I’m going to be a bridesmaid in my cousin’s wedding.
I’m pretty excited, as you can imagine. She picked out gorgeous bridesmaid dresses, in direct defiance of tradition. The fabric doesn’t look like upholstery. It’s not electric blue. It doesn’t lace up on the outside like Wonder Woman’s bustier. It’s fluttery, flattering, a lovely color, and firmly in the “will wear again” category.
And it’s strapless.
There are many phrases that describe me, some of which could even be said in polite company, but the phrase “amply-endowed” is not one of them. In light of this, I’ve never been a huge fan of strapless anythings, mainly because I am not a huge fan of flashing friends, family, and total strangers as a result of simply exhaling.
Last week I went for my alteration fitting. I changed and went out to stand next to a bride, who was also getting fitted. She was covered in swaths of fabric and looked lovely. I looked like a stick insect in a handkerchief. The seamstress came out, eyeballed me critically from all angles, put pins up both sides and said, “Okay?”
“I just don’t want it falling off.” I explained.
“You know.” I mimed jumping up and down. “It’s not like I have a lot holding things up.
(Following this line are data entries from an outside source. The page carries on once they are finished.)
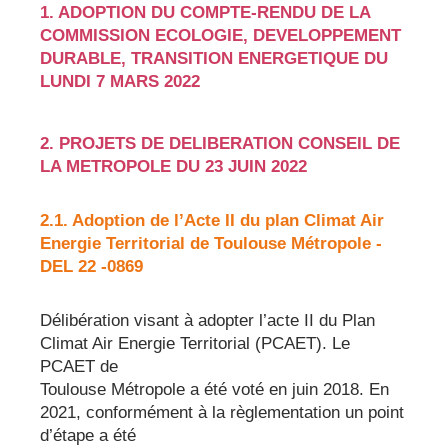
1. ADOPTION DU COMPTE-RENDU DE LA
COMMISSION ECOLOGIE, DEVELOPPEMENT
DURABLE, TRANSITION ENERGETIQUE DU
LUNDI 7 MARS 2022
2. PROJETS DE DELIBERATION CONSEIL DE
LA METROPOLE DU 23 JUIN 2022
2.1. Adoption de l’Acte II du plan Climat Air
Energie Territorial de Toulouse Métropole -
DEL 22 -0869
Délibération visant à adopter l’acte II du Plan
Climat Air Energie Territorial (PCAET). Le
PCAET de
Toulouse Métropole a été voté en juin 2018. En
2021, conformément à la règlementation un point
d’étape a été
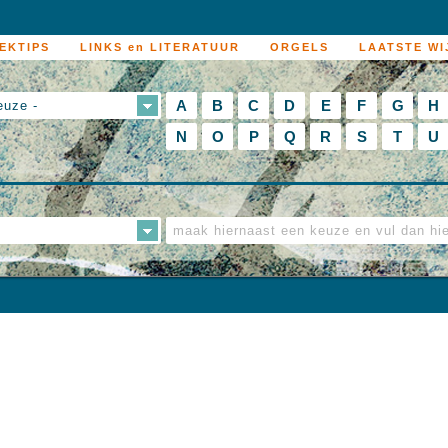
EKTIPS
LINKS en LITERATUUR
ORGELS
LAATSTE WI
A
B
C
D
E
F
G
H
euze -
N
O
P
Q
R
S
T
U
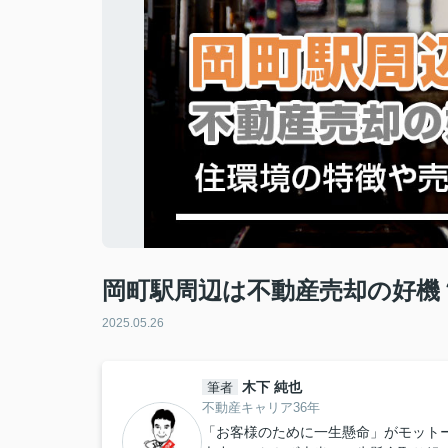
岡町駅周辺は不動産売却の好機
2025.05.26
木下 純也
筆者
不動産キャリア36年
「お客様のために一生懸命」がモット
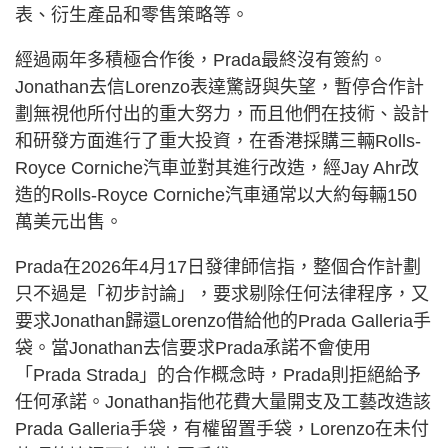
表、衍生產品和零售策略等。
經過兩年多積極合作後，Prada最終沒有簽約。
Jonathan去信Lorenzo表達驚訝與失望，暫停合作計
劃無視他所付出的重大努力，而且他們在技術、設計
和研發方面進行了重大投資，在香港採購三輛Rolls-
Royce Corniche汽車並對其進行改造，經Jay Ahr改
造的Rolls-Royce Corniche汽車通常以大約每輛150
萬美元出售。
Prada在2026年4月17日發律師信指，整個合作計劃
只不過是「初步討論」，要求剔除任何法律程序，又
要求Jonathan歸還Lorenzo借給他的Prada Galleria手
袋。當Jonathan去信要求Prada承諾不會使用
「Prada Strada」的合作概念時，Prada則拒絕給予
任何承諾。Jonathan指他花費大量開支及工藝改造該
Prada Galleria手袋，有權留置手袋，Lorenzo在未付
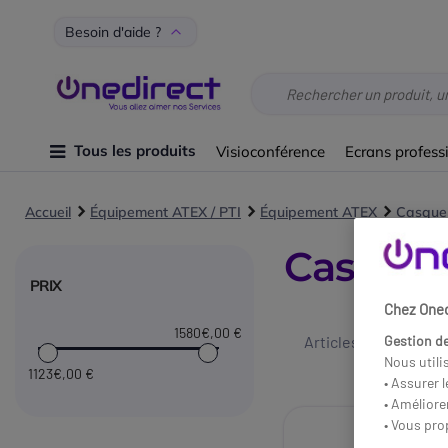
Besoin d'aide ?
Tous les produits
Visioconférence
Ecrans profess
Accueil
Équipement ATEX / PTI
Équipement ATEX
Casque 
Casque 
PRIX
Chez Onedi
1580€
,00 €
Articles 1 - 3 sur
3
Gestion de
Nous utili
1123€
,00 €
• Assurer 
• Améliore
• Vous pro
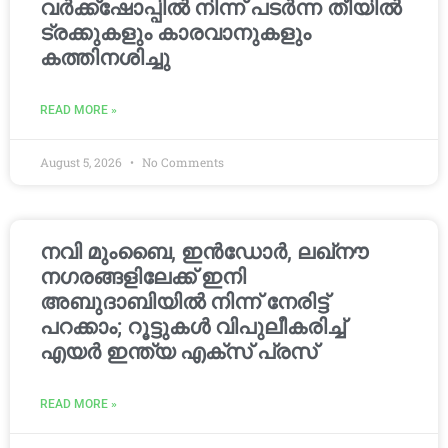
വർക്ക്‌ഷോപ്പിൽ നിന്ന് പടർന്ന തീയിൽ
ട്രക്കുകളും കാരവാനുകളും
കത്തിനശിച്ചു
READ MORE »
August 5, 2026
No Comments
നവി മുംബൈ, ഇൻഡോർ, ലഖ്നൗ
നഗരങ്ങളിലേക്ക് ഇനി
അബുദാബിയിൽ നിന്ന് നേരിട്ട്
പറക്കാം; റൂട്ടുകൾ വിപുലീകരിച്ച്
എയർ ഇന്ത്യ എക്സ് പ്രസ്
READ MORE »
I was hoping maybe we could just staple it to my body for the ceremony. Do you think that would work?”
“You’ll be fine.” She patted my shoulder and left.
The bride had a friend there for moral support. When I went to schedule the appointment to pick up my dress, she followed me out.
“Excuse me,” she said. “You know, if you’re really worried about it, there are ways for you to… increase the volume.” She made a spinning motion next to her chest.
“Increase the volume?” I echoed stupidly.
“Yes,” she says, “increase the volume. Victoria’s Secret sells these bras with gel inserts.”
Now I’m not a big fan of Victoria’s Secret, ever since they changed from chamber music, mahogany and brass to neon, excessive pink and club music. Neon is no one’s friend in a dressing room.
“I appreciate it, but I’d be worried that it wouldn’t work.” She looked skeptical. “You know,” I explained, “the dress would still fall down only now I’d have my… increased volume flailing all over the place.” I made an energetic spinning motion with both arms in front of my chest. “Thanks, though!”
Anyway, here’s hoping I don’t embarrass my cousin at her wedding, ample cleavage or not.
And that the ceremony doesn’t include jumping jacks. Or excessive gravity.